Alon Contractor Sues

James Packer’s Las Vegas Strip megaresort Alon (l.) may be dead, but it’s left behind a raft of unpaid bills that are very much alive. Or so one of its lead contractors, YWS Design & Architecture, is alleging in a federal lawsuit.

One of the lead contractors on James Packer’s Alon is suing developers of the aborted Las Vegas Strip super-resort for breach of contract, copyright infringement and deceptive trade practices, among other claims.

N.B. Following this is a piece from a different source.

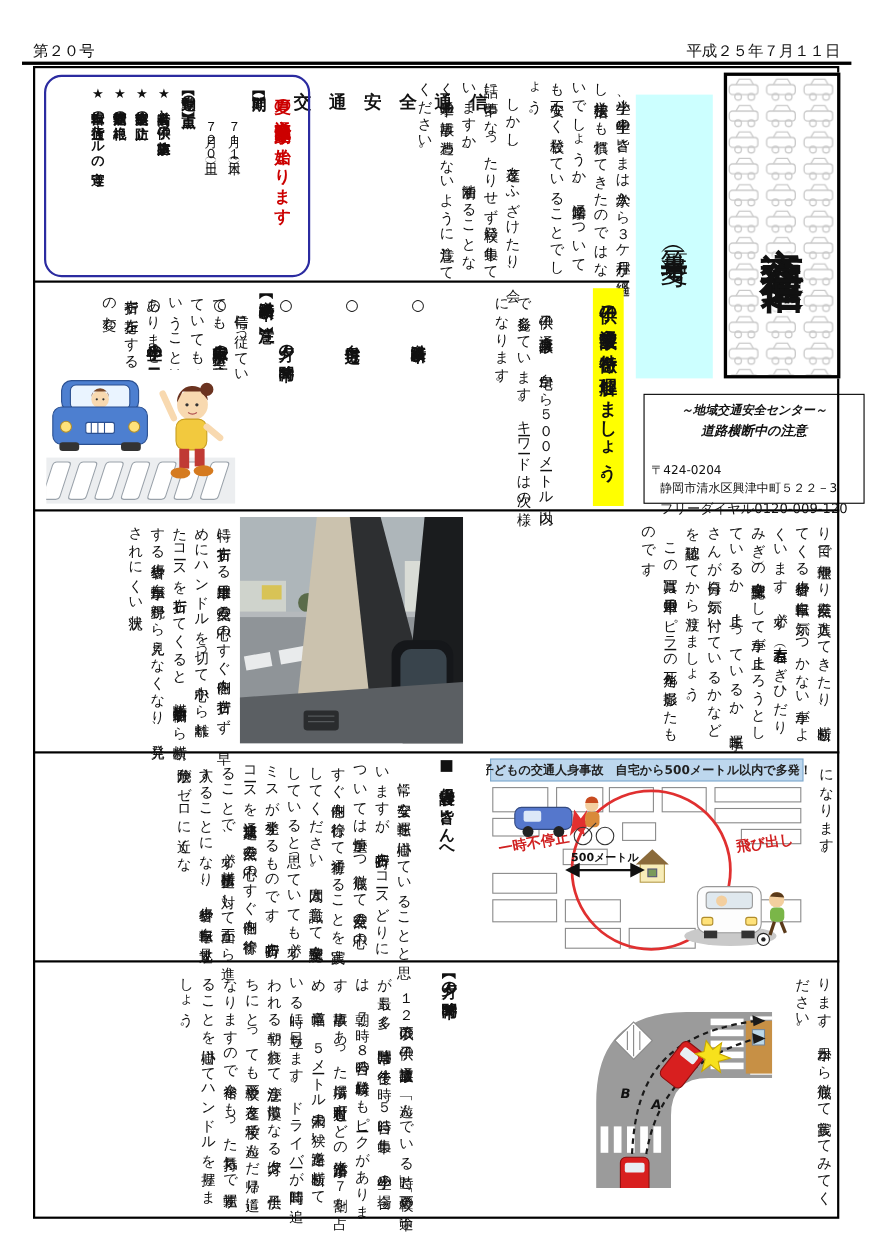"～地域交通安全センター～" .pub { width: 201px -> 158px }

The action, filed by YWS Design & Architecture in U.S. District Court in Las Vegas, names various landowners and holding companies as defendants. They include an entity controlled by the Elardi family, which owned the demolished New Frontier casino hotel that Alon was intended to replace. The company, Tishmar, had leased a portion of the 34-acre site to the Packer consortium, which included the Australian billionaire’s Crown Resorts, investment giant Oaktree Capital Management and former Wynn Las Vegas President Andrew Pascal.

The suit does not name Crown or Oaktree or any executives individually, but Pascal, who has said he is still “actively pursuing” the project, issued a statement blasting the allegations as “baseless” and saying his group would be filing a counter-claim against YWS.

YWS and their attorneys at the firm of Greenberg Traurig did not respond to requests for comment, local news reports said.

The New Frontier was torn down to make way for a luxury megaresort called Plaza Las Vegas that was abandoned when the 2008-09 recession hit.

Packer’s group acquired the property through foreclosure in 2014 and hired YWS the following year. Plans were to break ground on Alon in late 2015. But Crown, the project’s principal backer, reportedly had trouble raising funds. By early 2016, the developers began to fall behind on their payments to YWS, the lawsuit claims, and temporarily suspended design work in mid-2016. Shortly after, they terminated the contract with the firm and “demanded payment” of nearly $500,000 from YWS, the suit alleges.

YWS filed a $3.4 million lien against the property last September then lifted it so the two sides could enter mediation. However, they failed to resolve the dispute, and last November YWS refiled its lien.